Systems of differential equations: Linear systems of differential equations
One real eigenvalue
We consider the situation that the (\(2\times 2\)) matrix \(A\) corresponding with the system \(\frac{\dd}{\dd t}\cv{x\\ y}=A\cv{x\\ y}\) has one real eigenvalue \(\lambda\). Two cases can be distinguished:
- The eigenspace is two-dimensional, that is, there are two eigenvectors that are not multiples of each other.
- The eigenspace is one-dimensional, that is, eigenvectors are aligned.
The stability of the equilibrium \((0,0)\) is different in each of these two cases. We always give an example.
Twee-dimensionale eigenruimte Let \(\lambda\) be an eigenvalue with corresponding eigenvectors \(\vec{v}_1\) and \(\vec{v}_2\) that are not multiples of each other. In this case \((0,0)\) is a repelling or attracting equilibrium depending on whether the eigenvalue is positive or negative, respectively.
As an example we consider the system \[\frac{\dd }{\dd t}\cv{x\\ y}=A\cv{x\\ y},\quad \text{with }A=\matrix{-1 & 0\\ 0 & -1}\text.\] Eigenvalues and eigenvectors of \(A\) are \[\lambda_1=-1\text{ with }\vec{v}_1=\cv{1\\0}\quad\text{and}\quad\lambda_2=-1\text{ with }\vec{v}_2=\cv{0\\1}\text.\] The solution is \[\cv{x\\y}=c_1e^{-t}\vec{v}_1+ c_2e^{-t}\vec{v}_2\] where \(c_1\) and \(c_2\) are chosen so that \(\cv{x(0)\\ y(0)}=\cv{x_0\\y_0}\).
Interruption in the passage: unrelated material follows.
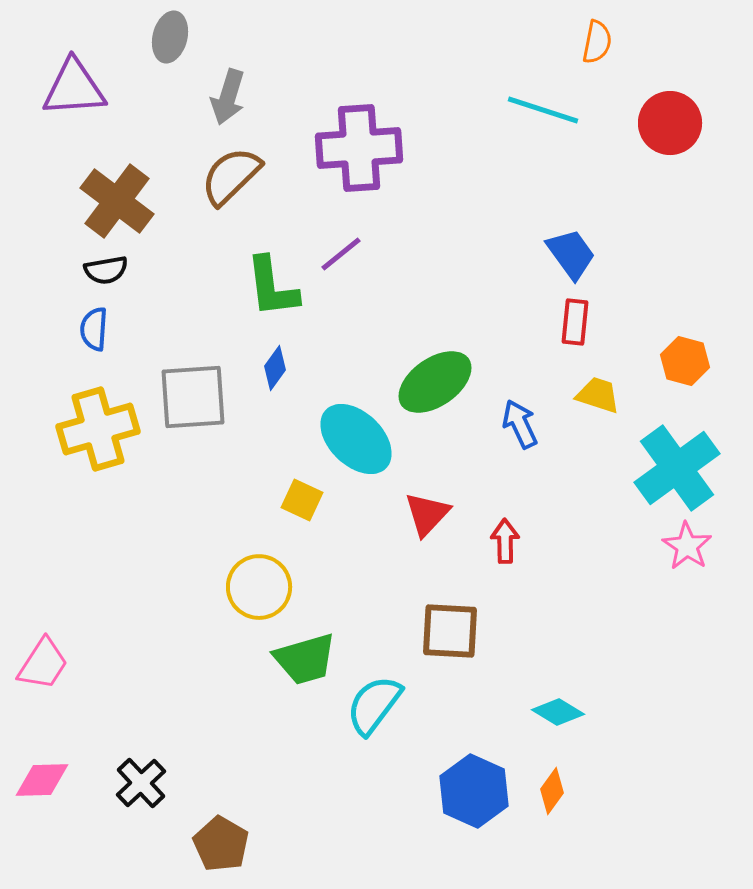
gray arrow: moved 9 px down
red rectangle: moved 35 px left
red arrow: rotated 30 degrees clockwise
Trajectories are straight lines moving in the direction of the origin, as the following phase portrait illustrates.
One-dimensional eigenspace Let \(\lambda\) be an eigenvalue with corresponding eigenvector \(\vec{v}\). The following method still leads to two types of solutions. As a matter of fact, there also exists a vector \(\vec{w}\) such that \((A-\lambda I)\vec{w}=\vec{v}\). The vectors \(\vec{w}\) are called generalised eigenvectors of \(A\). From the properties of \(\vec{w}\) follows (check!) that \(\cv{x\\ y}=c(\vec{v}t+\vec{w})e^{\lambda t}\) is a solution, too. The general solution is in this case given by \[\cv{x\\ y} = c_1e^{\lambda t}\vec{v}+c_2e^{\lambda t}(\vec{v}t+\vec{w})\text.\] In this case \((0,0)\) is a repelling or attracting equilibrium depending on whether the eigenvalue is positive or negative, respectively.
As a first example we consider the system \[\frac{\dd}{\dd t}\cv{x\\ y}=A\cv{x\\ y},\quad \text{with }A=\matrix{-1 & 2\\ 0 & -1}\text.\] Eigenvalue and eigenvector of \(A\) is \[\lambda=-1\text{ with }\vec{v}=\cv{1\\0}\text.\] A generalised eigenvector, i.e., a solution of \((A-\lambda I)\vec{w}=\vec{v}\) is \[\vec{w}=\cv{0\\-\frac{1}{2}}\text.\] Thus the general solution is \[\cv{x\\y}=c_1e^{-t}\vec{v}+ c_2e^{-t}(t\vec{v}+\vec{w})\] where \(c_1\) and \(c_2\) are chosen so that \(\cv{x(0)\\ y(0)}=\cv{x_0\\y_0}\). The trajectories are curves which go in the direction of the origin, as the following phase portrait illustrates. The equilibrium is attracting.
As a second example we consider the system \[\frac{\dd}{\dd t}\cv{x\\ y}=A\cv{x\\ y},\quad \text{with }A=\matrix{1 & -1\\ 1 & 3}\text.\] Eigenvalue and eigenvector of \(A\) is \[\lambda=2\text{ with }\vec{v}=\cv{-1\\1}\text.\] A generalised eigenvector, i.e., a solution of \((A-\lambda I)\vec{w}=\vec{v}\) is \[\vec{w}=\cv{1\\0}\text.\] Thus the genera solution is \[\cv{x\\y}=c_1e^{2t}\vec{v}+ c_2e^{2t}(t\vec{v}+\vec{w})\] where \(c_1\) and \(c_2\) are chosen so that \(\cv{x(0)\\ y(0)}=\cv{x_0\\y_0}\). The trajectories are curves which go away from the origin, as the following phase portrait illustrates. The equilibrium is repelling.